**Task objective**
Transcribe the listing below exactly, leaving nothing out.

........

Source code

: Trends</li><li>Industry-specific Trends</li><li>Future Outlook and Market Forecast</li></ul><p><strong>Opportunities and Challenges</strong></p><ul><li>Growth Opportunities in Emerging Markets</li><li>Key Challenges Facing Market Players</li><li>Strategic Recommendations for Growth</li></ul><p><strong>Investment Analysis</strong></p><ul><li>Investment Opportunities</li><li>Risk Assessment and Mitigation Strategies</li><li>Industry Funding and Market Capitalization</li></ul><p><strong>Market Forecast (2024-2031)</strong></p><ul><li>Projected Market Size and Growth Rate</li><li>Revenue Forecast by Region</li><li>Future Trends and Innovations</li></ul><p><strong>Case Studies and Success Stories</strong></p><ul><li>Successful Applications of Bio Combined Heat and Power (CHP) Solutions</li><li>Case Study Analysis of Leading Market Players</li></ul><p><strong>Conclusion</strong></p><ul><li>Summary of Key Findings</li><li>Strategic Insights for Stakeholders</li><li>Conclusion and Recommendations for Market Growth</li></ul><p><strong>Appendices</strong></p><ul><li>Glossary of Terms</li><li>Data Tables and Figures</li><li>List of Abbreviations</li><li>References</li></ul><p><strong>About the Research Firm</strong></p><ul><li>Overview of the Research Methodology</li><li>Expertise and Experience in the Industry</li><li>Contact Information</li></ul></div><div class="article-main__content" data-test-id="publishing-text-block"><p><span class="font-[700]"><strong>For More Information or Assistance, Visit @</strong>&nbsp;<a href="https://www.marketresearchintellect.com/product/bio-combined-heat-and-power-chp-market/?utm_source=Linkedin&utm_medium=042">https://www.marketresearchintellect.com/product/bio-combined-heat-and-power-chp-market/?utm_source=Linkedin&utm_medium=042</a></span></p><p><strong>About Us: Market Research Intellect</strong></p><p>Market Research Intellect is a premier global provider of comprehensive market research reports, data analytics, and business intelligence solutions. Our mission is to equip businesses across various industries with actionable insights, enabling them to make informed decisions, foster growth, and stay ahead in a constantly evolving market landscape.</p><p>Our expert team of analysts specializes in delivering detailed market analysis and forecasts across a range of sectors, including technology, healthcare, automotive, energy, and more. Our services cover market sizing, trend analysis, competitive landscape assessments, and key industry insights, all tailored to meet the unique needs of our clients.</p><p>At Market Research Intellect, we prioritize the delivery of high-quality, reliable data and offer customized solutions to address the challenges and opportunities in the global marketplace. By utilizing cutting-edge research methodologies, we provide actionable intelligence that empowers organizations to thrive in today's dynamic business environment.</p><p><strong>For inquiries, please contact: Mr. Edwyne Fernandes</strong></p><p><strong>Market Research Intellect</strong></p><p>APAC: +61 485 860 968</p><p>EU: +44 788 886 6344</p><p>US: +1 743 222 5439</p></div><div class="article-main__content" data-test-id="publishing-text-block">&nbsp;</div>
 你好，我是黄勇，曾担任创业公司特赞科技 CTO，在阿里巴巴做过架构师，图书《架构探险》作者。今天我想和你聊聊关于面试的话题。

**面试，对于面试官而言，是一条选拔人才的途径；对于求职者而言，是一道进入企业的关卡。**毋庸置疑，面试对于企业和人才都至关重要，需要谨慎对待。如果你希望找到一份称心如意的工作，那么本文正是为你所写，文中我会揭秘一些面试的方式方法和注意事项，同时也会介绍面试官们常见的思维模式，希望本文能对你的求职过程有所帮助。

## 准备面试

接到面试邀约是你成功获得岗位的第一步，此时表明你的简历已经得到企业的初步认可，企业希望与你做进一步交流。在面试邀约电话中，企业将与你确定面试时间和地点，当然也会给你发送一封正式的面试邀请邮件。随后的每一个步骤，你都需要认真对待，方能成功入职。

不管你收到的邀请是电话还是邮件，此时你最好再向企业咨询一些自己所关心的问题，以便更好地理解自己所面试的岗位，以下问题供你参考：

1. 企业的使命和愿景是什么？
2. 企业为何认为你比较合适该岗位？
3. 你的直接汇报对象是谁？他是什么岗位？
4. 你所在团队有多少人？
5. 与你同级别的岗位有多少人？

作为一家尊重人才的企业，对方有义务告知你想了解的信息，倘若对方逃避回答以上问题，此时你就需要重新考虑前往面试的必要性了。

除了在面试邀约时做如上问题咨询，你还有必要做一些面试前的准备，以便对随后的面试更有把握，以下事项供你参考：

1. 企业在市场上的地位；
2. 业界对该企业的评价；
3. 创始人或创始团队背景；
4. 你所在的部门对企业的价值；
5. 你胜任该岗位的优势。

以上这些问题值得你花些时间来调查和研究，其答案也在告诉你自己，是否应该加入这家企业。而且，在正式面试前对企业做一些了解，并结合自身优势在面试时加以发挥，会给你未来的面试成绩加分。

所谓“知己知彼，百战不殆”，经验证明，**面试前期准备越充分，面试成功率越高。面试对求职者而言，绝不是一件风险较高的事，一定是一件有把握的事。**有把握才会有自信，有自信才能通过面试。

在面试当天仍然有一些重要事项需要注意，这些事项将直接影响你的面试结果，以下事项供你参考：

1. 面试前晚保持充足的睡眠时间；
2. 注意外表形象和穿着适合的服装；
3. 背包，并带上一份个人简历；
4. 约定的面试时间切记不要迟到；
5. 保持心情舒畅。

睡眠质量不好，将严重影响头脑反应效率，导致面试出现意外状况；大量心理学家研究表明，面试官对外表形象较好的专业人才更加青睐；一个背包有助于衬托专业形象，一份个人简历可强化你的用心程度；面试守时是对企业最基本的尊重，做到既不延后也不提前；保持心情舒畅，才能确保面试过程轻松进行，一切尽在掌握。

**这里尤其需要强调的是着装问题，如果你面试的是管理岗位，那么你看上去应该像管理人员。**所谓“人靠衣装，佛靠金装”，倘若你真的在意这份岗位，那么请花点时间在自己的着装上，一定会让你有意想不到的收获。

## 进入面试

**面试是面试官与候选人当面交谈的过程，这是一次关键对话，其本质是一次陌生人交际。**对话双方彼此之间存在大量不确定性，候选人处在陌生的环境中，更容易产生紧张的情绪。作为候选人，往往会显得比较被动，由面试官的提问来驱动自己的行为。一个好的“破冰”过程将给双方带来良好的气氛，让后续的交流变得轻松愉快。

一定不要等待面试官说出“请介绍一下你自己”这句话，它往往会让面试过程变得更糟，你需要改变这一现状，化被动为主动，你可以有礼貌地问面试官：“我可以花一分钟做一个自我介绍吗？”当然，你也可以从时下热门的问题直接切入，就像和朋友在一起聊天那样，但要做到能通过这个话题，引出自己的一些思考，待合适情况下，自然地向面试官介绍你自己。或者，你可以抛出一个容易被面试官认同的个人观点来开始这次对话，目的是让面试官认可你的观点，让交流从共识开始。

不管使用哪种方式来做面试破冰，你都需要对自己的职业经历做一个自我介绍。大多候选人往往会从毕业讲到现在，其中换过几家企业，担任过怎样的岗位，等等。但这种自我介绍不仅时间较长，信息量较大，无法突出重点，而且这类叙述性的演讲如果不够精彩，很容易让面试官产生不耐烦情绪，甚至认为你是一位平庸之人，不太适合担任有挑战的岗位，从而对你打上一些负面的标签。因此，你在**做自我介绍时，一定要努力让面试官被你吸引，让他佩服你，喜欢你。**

........

**Task answer**
Source code

: Trends</li><li>Industry-specific Trends</li><li>Future Outlook and Market Forecast</li></ul><p><strong>Opportunities and Challenges</strong></p><ul><li>Growth Opportunities in Emerging Markets</li><li>Key Challenges Facing Market Players</li><li>Strategic Recommendations for Growth</li></ul><p><strong>Investment Analysis</strong></p><ul><li>Investment Opportunities</li><li>Risk Assessment and Mitigation Strategies</li><li>Industry Funding and Market Capitalization</li></ul><p><strong>Market Forecast (2024-2031)</strong></p><ul><li>Projected Market Size and Growth Rate</li><li>Revenue Forecast by Region</li><li>Future Trends and Innovations</li></ul><p><strong>Case Studies and Success Stories</strong></p><ul><li>Successful Applications of Bio Combined Heat and Power (CHP) Solutions</li><li>Case Study Analysis of Leading Market Players</li></ul><p><strong>Conclusion</strong></p><ul><li>Summary of Key Findings</li><li>Strategic Insights for Stakeholders</li><li>Conclusion and Recommendations for Market Growth</li></ul><p><strong>Appendices</strong></p><ul><li>Glossary of Terms</li><li>Data Tables and Figures</li><li>List of Abbreviations</li><li>References</li></ul><p><strong>About the Research Firm</strong></p><ul><li>Overview of the Research Methodology</li><li>Expertise and Experience in the Industry</li><li>Contact Information</li></ul></div><div class="article-main__content" data-test-id="publishing-text-block"><p><span class="font-[700]"><strong>For More Information or Assistance, Visit @</strong>&nbsp;<a href="https://www.marketresearchintellect.com/product/bio-combined-heat-and-power-chp-market/?utm_source=Linkedin&utm_medium=042">https://www.marketresearchintellect.com/product/bio-combined-heat-and-power-chp-market/?utm_source=Linkedin&utm_medium=042</a></span></p><p><strong>About Us: Market Research Intellect</strong></p><p>Market Research Intellect is a premier global provider of comprehensive market research reports, data analytics, and business intelligence solutions. Our mission is to equip businesses across various industries with actionable insights, enabling them to make informed decisions, foster growth, and stay ahead in a constantly evolving market landscape.</p><p>Our expert team of analysts specializes in delivering detailed market analysis and forecasts across a range of sectors, including technology, healthcare, automotive, energy, and more. Our services cover market sizing, trend analysis, competitive landscape assessments, and key industry insights, all tailored to meet the unique needs of our clients.</p><p>At Market Research Intellect, we prioritize the delivery of high-quality, reliable data and offer customized solutions to address the challenges and opportunities in the global marketplace. By utilizing cutting-edge research methodologies, we provide actionable intelligence that empowers organizations to thrive in today's dynamic business environment.</p><p><strong>For inquiries, please contact: Mr. Edwyne Fernandes</strong></p><p><strong>Market Research Intellect</strong></p><p>APAC: +61 485 860 968</p><p>EU: +44 788 886 6344</p><p>US: +1 743 222 5439</p></div><div class="article-main__content" data-test-id="publishing-text-block">&nbsp;</div>
 你好，我是黄勇，曾担任创业公司特赞科技 CTO，在阿里巴巴做过架构师，图书《架构探险》作者。今天我想和你聊聊关于面试的话题。

**面试，对于面试官而言，是一条选拔人才的途径；对于求职者而言，是一道进入企业的关卡。**毋庸置疑，面试对于企业和人才都至关重要，需要谨慎对待。如果你希望找到一份称心如意的工作，那么本文正是为你所写，文中我会揭秘一些面试的方式方法和注意事项，同时也会介绍面试官们常见的思维模式，希望本文能对你的求职过程有所帮助。

## 准备面试

接到面试邀约是你成功获得岗位的第一步，此时表明你的简历已经得到企业的初步认可，企业希望与你做进一步交流。在面试邀约电话中，企业将与你确定面试时间和地点，当然也会给你发送一封正式的面试邀请邮件。随后的每一个步骤，你都需要认真对待，方能成功入职。

不管你收到的邀请是电话还是邮件，此时你最好再向企业咨询一些自己所关心的问题，以便更好地理解自己所面试的岗位，以下问题供你参考：

1. 企业的使命和愿景是什么？
2. 企业为何认为你比较合适该岗位？
3. 你的直接汇报对象是谁？他是什么岗位？
4. 你所在团队有多少人？
5. 与你同级别的岗位有多少人？

作为一家尊重人才的企业，对方有义务告知你想了解的信息，倘若对方逃避回答以上问题，此时你就需要重新考虑前往面试的必要性了。

除了在面试邀约时做如上问题咨询，你还有必要做一些面试前的准备，以便对随后的面试更有把握，以下事项供你参考：

1. 企业在市场上的地位；
2. 业界对该企业的评价；
3. 创始人或创始团队背景；
4. 你所在的部门对企业的价值；
5. 你胜任该岗位的优势。

以上这些问题值得你花些时间来调查和研究，其答案也在告诉你自己，是否应该加入这家企业。而且，在正式面试前对企业做一些了解，并结合自身优势在面试时加以发挥，会给你未来的面试成绩加分。

所谓“知己知彼，百战不殆”，经验证明，**面试前期准备越充分，面试成功率越高。面试对求职者而言，绝不是一件风险较高的事，一定是一件有把握的事。**有把握才会有自信，有自信才能通过面试。

在面试当天仍然有一些重要事项需要注意，这些事项将直接影响你的面试结果，以下事项供你参考：

1. 面试前晚保持充足的睡眠时间；
2. 注意外表形象和穿着适合的服装；
3. 背包，并带上一份个人简历；
4. 约定的面试时间切记不要迟到；
5. 保持心情舒畅。

睡眠质量不好，将严重影响头脑反应效率，导致面试出现意外状况；大量心理学家研究表明，面试官对外表形象较好的专业人才更加青睐；一个背包有助于衬托专业形象，一份个人简历可强化你的用心程度；面试守时是对企业最基本的尊重，做到既不延后也不提前；保持心情舒畅，才能确保面试过程轻松进行，一切尽在掌握。

**这里尤其需要强调的是着装问题，如果你面试的是管理岗位，那么你看上去应该像管理人员。**所谓“人靠衣装，佛靠金装”，倘若你真的在意这份岗位，那么请花点时间在自己的着装上，一定会让你有意想不到的收获。

## 进入面试

**面试是面试官与候选人当面交谈的过程，这是一次关键对话，其本质是一次陌生人交际。**对话双方彼此之间存在大量不确定性，候选人处在陌生的环境中，更容易产生紧张的情绪。作为候选人，往往会显得比较被动，由面试官的提问来驱动自己的行为。一个好的“破冰”过程将给双方带来良好的气氛，让后续的交流变得轻松愉快。

一定不要等待面试官说出“请介绍一下你自己”这句话，它往往会让面试过程变得更糟，你需要改变这一现状，化被动为主动，你可以有礼貌地问面试官：“我可以花一分钟做一个自我介绍吗？”当然，你也可以从时下热门的问题直接切入，就像和朋友在一起聊天那样，但要做到能通过这个话题，引出自己的一些思考，待合适情况下，自然地向面试官介绍你自己。或者，你可以抛出一个容易被面试官认同的个人观点来开始这次对话，目的是让面试官认可你的观点，让交流从共识开始。

不管使用哪种方式来做面试破冰，你都需要对自己的职业经历做一个自我介绍。大多候选人往往会从毕业讲到现在，其中换过几家企业，担任过怎样的岗位，等等。但这种自我介绍不仅时间较长，信息量较大，无法突出重点，而且这类叙述性的演讲如果不够精彩，很容易让面试官产生不耐烦情绪，甚至认为你是一位平庸之人，不太适合担任有挑战的岗位，从而对你打上一些负面的标签。因此，你在**做自我介绍时，一定要努力让面试官被你吸引，让他佩服你，喜欢你。**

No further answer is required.